Soutenance de doctorat de Sara MOUTACHARRIF (Equipe CRP)

Étude de la régulation post-transcriptionnelle chez Dickeya dadantii : le cas de la régulation par l’excludon impliquant des régulateurs de la virulence

Originally described in tropical regions, bacteria of the genus Dickeya are now considered emerging pathogens in Europe. They cause soft rot disease in a wide range of hosts, including crops of major agronomic importance such as potato and rice. Understanding the mechanisms governing the regulation of their virulence factors is an essential step toward developing new control strategies. Although many transcriptional regulators have been characterized, the infection cycle remains only partially understood. In particular, the dynamics of the transitions between different stages of infection are still poorly elucidated.
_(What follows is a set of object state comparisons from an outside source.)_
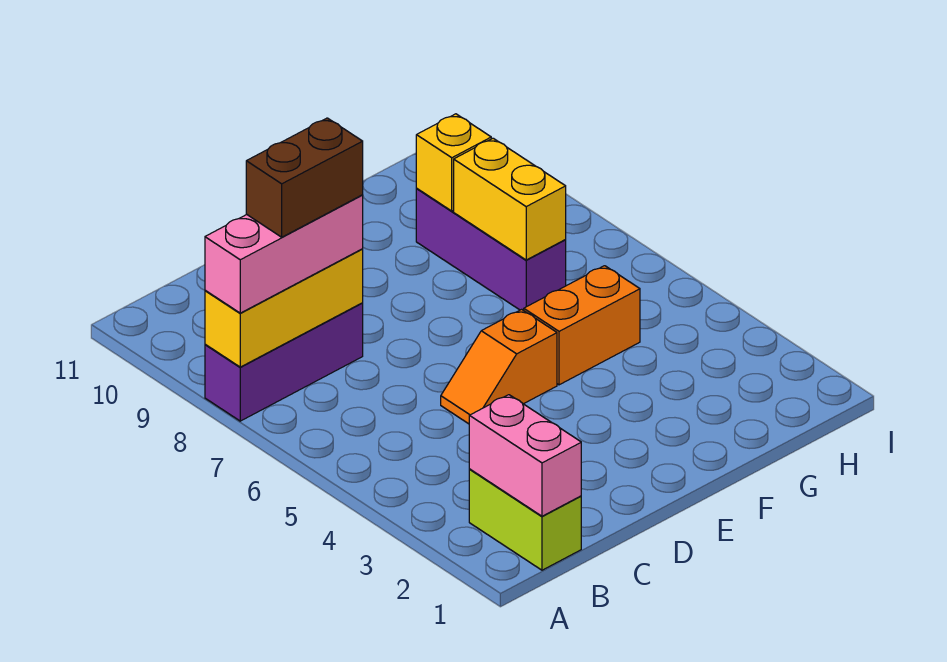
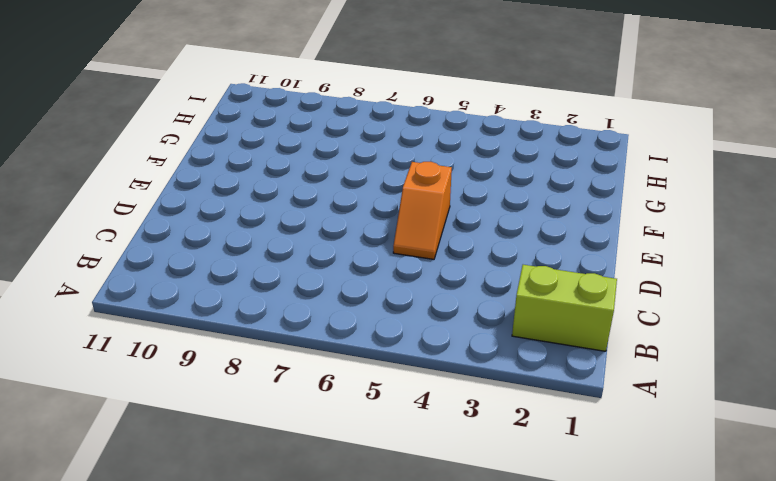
none -> purple brick A8:C8 level 1
none -> orange brick F5:G5 level 1

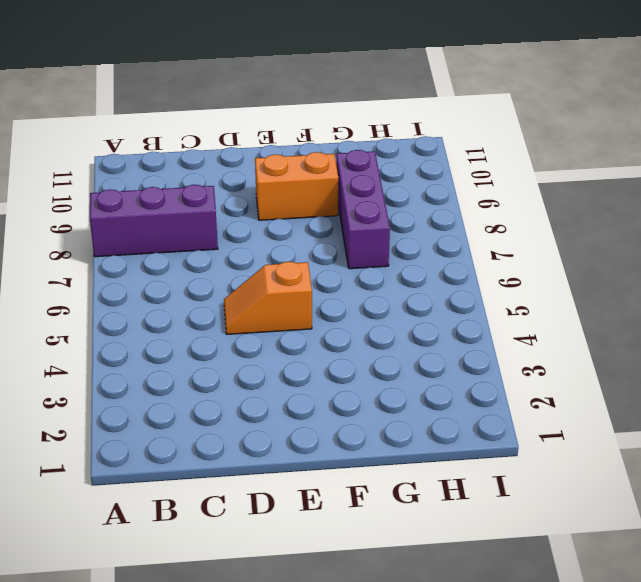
orange brick E9:F9 level 1 -> orange brick F5:G5 level 1
none -> lime brick B1:B2 level 1
none -> yellow brick A8:C8 level 2

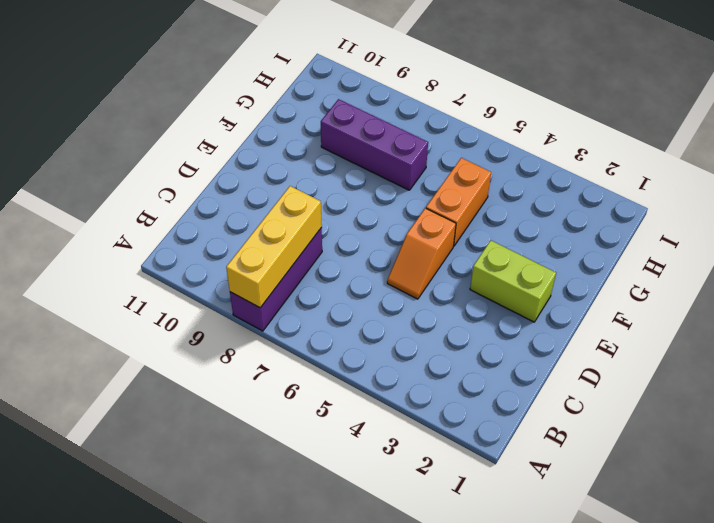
lime brick E2:E3 level 1 -> lime brick B1:B2 level 1
none -> pink brick B1:B2 level 2
none -> yellow brick G7:G8 level 2

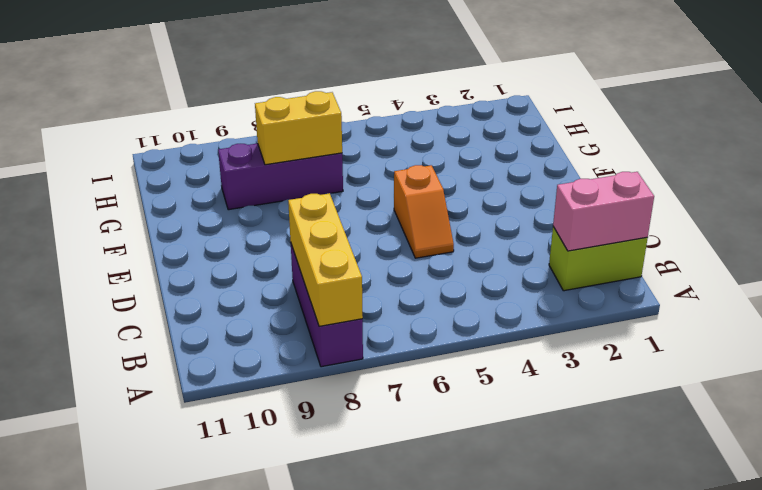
none -> orange brick F5:G5 level 1
none -> yellow brick G9 level 2

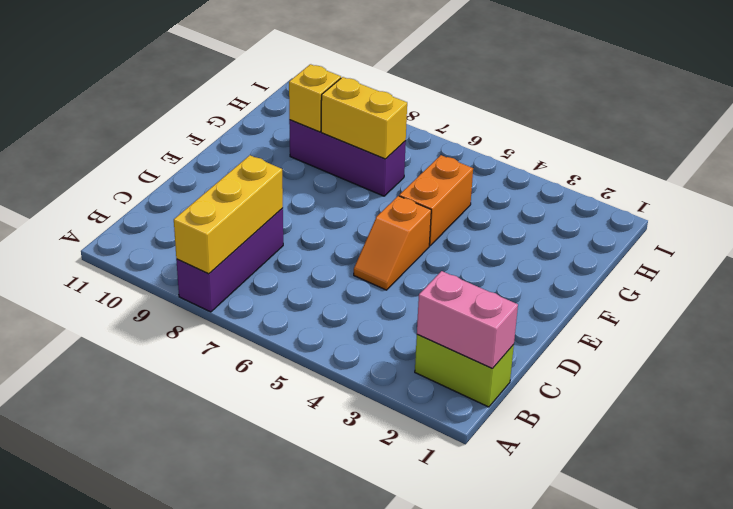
none -> pink brick A8:C8 level 3
none -> brown brick B8:C8 level 4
Post-transcriptional regulation, by its ability to rapidly and finely tune gene expression, is likely to play a key role in orchestrating these transitions.

Among the different post-transcriptional regulatory mechanisms are excludons, defined as genomic loci where two adjacent genes transcribed in opposite orientations share an overlapping region, one transcript acting as an antisense RNA that negatively regulates its complementary partner. In this work, we first examined the prevalence of excludons involving the fifteen major virulence regulators in Dickeya dadantii. Analysis of their genomic context revealed that almost all of them are associated with excludon-like organizations. These overlaps mainly involve convergently transcribed genes, most often between virulence regulators and metabolic or stress-response genes. We then investigated in detail the excludon formed by the pecS gene, encoding a central transcriptional regulator of virulence, and the adjacent argG gene, involved in arginine metabolism. We demonstrated that the regulation of virulence genes by PecS depends on the concentration of arginine in the environment, and that this regulation relies on the overlap between the pecS and argG transcripts. These results show that excludon organization can directly connect two distinct biological functions, here virulence and metabolism, and dynamically modulate gene expression in response to environmental conditions. Given the high number of transcription factors whose genes are organized in excludons, this regulatory mechanism may be widespread and allow Dickeya to rapidly integrate physiological signals into the control of virulence.

In conclusion, this work highlights an original mechanism of post-transcriptional regulation that enables a phytopathogenic bacterium to finely adapt the expression of its virulence factors to environmental cues. Beyond D. dadantii, it paves the way for a broader understanding of the role of overlapping transcripts in other bacteria sharing the same genetic organization.